I came along as a big fan of architecture with very little experience in building but a real desire to learn DIY and carpentry. The group ranged in experience, but all had equal input in the design and construction of the structure. It turned out to be one of the most empowering things I’ve done in a long time. I felt able to engage and participate even though I didn’t have any experience or expertise in design and carpentry. This exercise in accompaniment turned out to be a real experience in collective participation, decision-making and agency for all of us. (Plus using drills and saws is super fun.)

This exercise got me very interested in the idea of participatory architecture and building. This kind of thinking in architecture – the Participation movement – emerged in the 1970s in Europe, when different people started thinking about lessening the gap between the architect and the user. (More on this here).

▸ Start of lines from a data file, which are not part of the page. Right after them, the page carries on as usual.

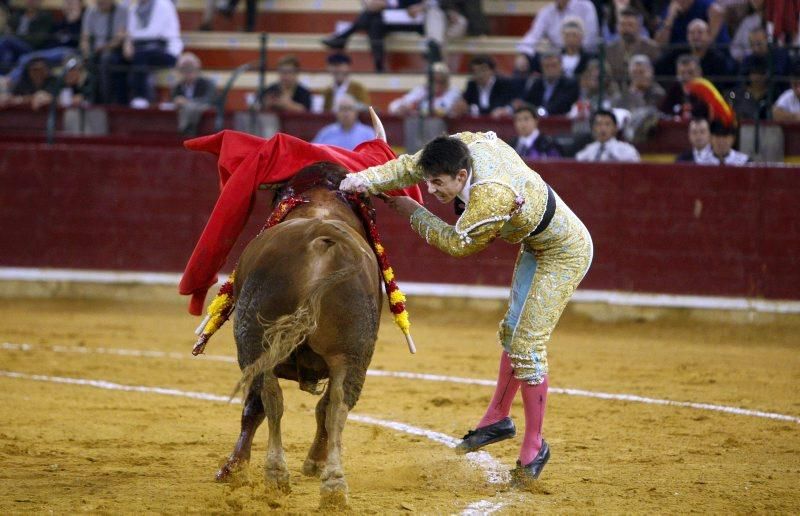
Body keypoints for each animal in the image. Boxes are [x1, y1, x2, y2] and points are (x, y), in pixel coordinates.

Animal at [217, 163, 382, 510]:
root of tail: (320, 241)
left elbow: (254, 407)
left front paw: (234, 468)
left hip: (255, 341)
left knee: (269, 398)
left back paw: (277, 475)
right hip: (352, 353)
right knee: (336, 407)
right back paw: (333, 486)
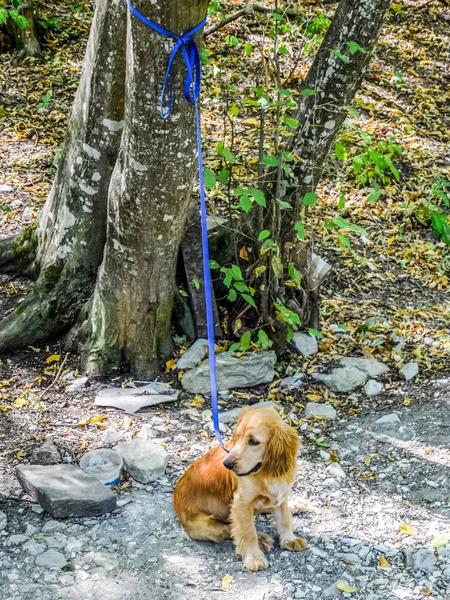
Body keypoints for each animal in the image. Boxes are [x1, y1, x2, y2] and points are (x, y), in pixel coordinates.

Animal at [173, 406, 310, 568]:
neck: (265, 472)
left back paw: (295, 506)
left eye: (253, 441)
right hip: (203, 525)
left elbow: (285, 518)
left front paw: (289, 539)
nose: (227, 464)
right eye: (237, 437)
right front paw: (254, 557)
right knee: (229, 529)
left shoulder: (281, 494)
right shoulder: (241, 504)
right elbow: (247, 531)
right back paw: (261, 538)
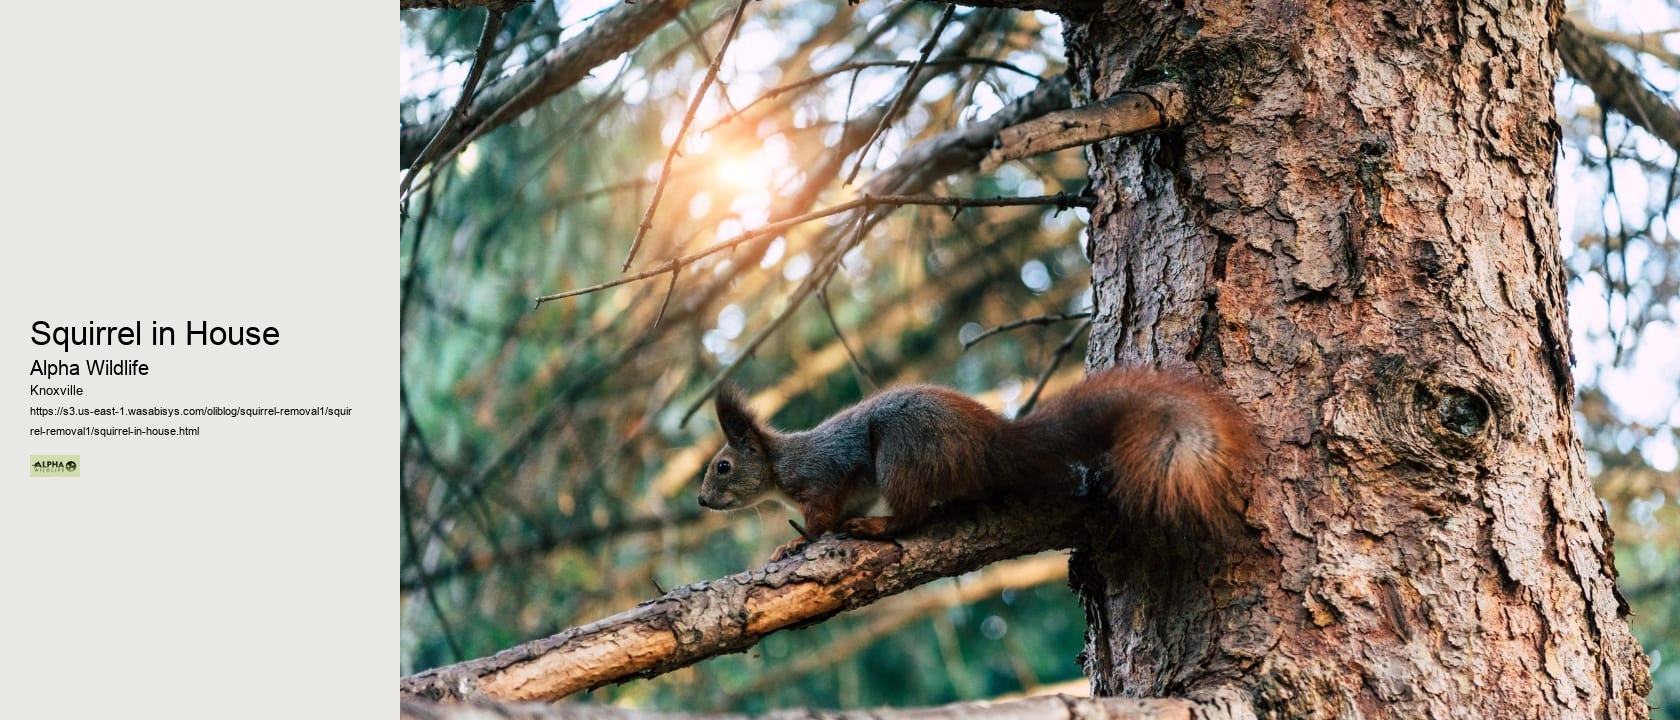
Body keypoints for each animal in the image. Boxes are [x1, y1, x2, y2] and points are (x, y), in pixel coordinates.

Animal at [697, 367, 1255, 557]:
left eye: (722, 467)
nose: (701, 501)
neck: (777, 465)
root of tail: (993, 442)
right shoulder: (853, 489)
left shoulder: (820, 479)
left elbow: (820, 519)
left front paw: (794, 543)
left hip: (904, 452)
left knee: (912, 514)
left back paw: (878, 529)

I recently stumbled upon one architect, Carin Smuts, who works to empower and skill communities by building structures together with the people who live in the area and use the space, using local resources. She develops projects over several years with residents creating structures that reflect local people and culture. The process of design and building is geared explicitly towards creating community, building resilient and sustainable structures, and often engaging in peace-building efforts in different South African townships.

zolani

Zolani Multi-Purpose Center

carin smits building

Laingsburg Multi-Purpose Center

carin smits building

Another one of my favorite examples of participative architecture is the Bauhassle, student accommodation built and designed by the students at the Techinical University of Stuttgart in the early 1980s. Like me, those who built the structures were in fact not architecture students.

bauhaussl 1

bauhaeusle 2

bauhausle 3

This is my first brush with user-participation-architecture, which in some ways may model other types of user-participation projects.  The process is a circular reflection on starting with something that you know –– a pillow, for example –– and figuring out how to build a supportive structure around that and looking back at what you know. In this case, the expert (the architect) accompanied our thinking, without imposing the right thing to do or what he wanted.